Niu Ben had been dead for twenty years, and as the anniversary of his death approached, Ma Rong was the only one of his urban youth contemporaries to mark the occasion. Perhaps it was coincidence that caused him to remember. He had received an urgent telegram telling him that a consignment of Turkish furs had been delivered to a small town up near the border. The goods were high quality, and the price was reasonable. The telegram requested him to be there by a particular date, with either a cheque or cash. As he stared at the telegram, he felt that there was something oddly familiar about that date, as if it had some special significance for him.

Later it occurred to him that it was the anniversary of Niu Ben’s death.

For the first few years after his return to the city, Ma Rong would always lay out an extra pair of chopsticks and a flask of liquor on that day; he would light incense, face the Northern sky and offer a toast to Niu Ben. Later he couldn’t be bothered any more, but he didn’t think Niu Ben would mind.

He had always thought that he would like to go back there one more time. He had not been back since he left the place.

Since now he happened to be going in that direction, since he was the only one involved with Niu Ben’s death to have made it back to the city, and since this was the twentieth anniversary, he felt that he should go back to the spot where Niu Ben was buried, to visit his buddy from the old days.

The place was a long way away, far to the north. Any further and it would be Russia, or the Soviet Union as it had been in those days.

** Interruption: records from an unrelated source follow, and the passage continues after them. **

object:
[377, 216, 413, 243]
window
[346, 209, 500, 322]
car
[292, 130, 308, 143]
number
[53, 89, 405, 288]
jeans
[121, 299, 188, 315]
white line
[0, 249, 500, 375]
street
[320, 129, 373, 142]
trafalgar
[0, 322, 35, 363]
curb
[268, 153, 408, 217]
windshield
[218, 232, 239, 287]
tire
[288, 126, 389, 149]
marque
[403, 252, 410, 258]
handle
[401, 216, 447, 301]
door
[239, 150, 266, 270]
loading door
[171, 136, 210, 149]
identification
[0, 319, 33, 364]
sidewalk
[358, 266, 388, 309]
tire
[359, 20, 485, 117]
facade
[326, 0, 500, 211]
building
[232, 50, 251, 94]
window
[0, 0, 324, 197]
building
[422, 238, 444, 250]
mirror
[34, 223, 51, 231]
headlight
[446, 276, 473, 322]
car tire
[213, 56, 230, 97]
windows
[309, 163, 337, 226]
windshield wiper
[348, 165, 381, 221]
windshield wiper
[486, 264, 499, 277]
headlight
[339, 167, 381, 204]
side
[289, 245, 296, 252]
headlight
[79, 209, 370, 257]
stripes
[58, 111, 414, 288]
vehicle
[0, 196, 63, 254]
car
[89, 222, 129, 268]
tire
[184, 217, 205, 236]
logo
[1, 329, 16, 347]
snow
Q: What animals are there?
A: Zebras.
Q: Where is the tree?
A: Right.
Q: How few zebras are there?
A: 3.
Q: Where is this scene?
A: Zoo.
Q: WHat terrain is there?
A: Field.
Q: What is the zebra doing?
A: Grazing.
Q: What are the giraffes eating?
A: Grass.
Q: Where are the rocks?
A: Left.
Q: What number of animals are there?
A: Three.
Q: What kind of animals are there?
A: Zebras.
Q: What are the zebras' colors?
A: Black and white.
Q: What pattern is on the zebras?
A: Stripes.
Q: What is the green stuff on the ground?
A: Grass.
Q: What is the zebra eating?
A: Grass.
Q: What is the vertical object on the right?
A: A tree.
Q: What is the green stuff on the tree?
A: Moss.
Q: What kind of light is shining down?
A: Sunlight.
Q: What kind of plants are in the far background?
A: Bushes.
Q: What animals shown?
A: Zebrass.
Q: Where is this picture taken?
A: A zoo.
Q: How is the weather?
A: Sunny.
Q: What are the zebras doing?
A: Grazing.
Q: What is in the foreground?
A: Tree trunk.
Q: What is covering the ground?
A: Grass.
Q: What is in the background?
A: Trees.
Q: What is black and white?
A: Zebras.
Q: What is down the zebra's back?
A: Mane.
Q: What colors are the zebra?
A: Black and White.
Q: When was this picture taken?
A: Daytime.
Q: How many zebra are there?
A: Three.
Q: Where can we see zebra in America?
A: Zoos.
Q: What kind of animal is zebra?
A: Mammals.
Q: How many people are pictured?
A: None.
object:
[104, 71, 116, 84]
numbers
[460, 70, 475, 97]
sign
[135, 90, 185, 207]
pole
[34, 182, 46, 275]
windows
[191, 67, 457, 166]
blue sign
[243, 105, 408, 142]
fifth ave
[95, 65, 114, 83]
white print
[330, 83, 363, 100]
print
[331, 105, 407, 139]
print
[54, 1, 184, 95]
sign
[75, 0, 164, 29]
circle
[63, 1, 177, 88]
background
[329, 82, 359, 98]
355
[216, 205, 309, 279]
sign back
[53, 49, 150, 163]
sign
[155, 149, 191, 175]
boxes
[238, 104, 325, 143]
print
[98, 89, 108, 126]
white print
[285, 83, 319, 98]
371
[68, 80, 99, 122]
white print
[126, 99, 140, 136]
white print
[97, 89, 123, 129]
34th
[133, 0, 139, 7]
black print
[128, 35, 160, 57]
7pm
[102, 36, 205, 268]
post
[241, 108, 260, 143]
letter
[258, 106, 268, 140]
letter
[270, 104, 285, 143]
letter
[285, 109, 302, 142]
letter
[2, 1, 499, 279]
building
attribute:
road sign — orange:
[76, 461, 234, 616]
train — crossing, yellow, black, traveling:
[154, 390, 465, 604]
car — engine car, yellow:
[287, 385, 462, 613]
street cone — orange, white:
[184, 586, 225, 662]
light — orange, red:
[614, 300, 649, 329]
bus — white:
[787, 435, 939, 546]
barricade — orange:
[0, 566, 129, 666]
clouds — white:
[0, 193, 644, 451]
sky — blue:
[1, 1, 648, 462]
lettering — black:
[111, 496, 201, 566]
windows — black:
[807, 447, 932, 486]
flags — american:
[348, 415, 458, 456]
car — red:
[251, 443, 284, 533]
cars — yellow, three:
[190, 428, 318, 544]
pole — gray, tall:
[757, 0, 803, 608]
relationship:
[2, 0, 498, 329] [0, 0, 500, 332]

Ma Rong was a businessman, a small-scale boss, not rich but doing quite well. And he was a bachelor, which made it easy for him to pick up and leave. Once he had bought his ticket he was ready to go.

Just before he died, Niu Ben had made a request to the Brigade: there was no need to return his body to the city, he said, he just wanted to be buried out there on the grassland, with the grave dug deep and earth flattened over it. No mound was to be raised over it, and no gravestone erected. When the fresh grass grew the next year, it would be as if he had never existed.

Then he added: do you know about Genghis Khan? Even today, nobody has been able to find the Mongol emperor’s final resting place, because he’s lying in a tree trunk that was split apart and hollowed out, then fastened with three gold hoops. Finally he was buried deep in the earth, and a herd of horses was driven over the spot to trample it flat, to make it look as if nothing had ever happened there.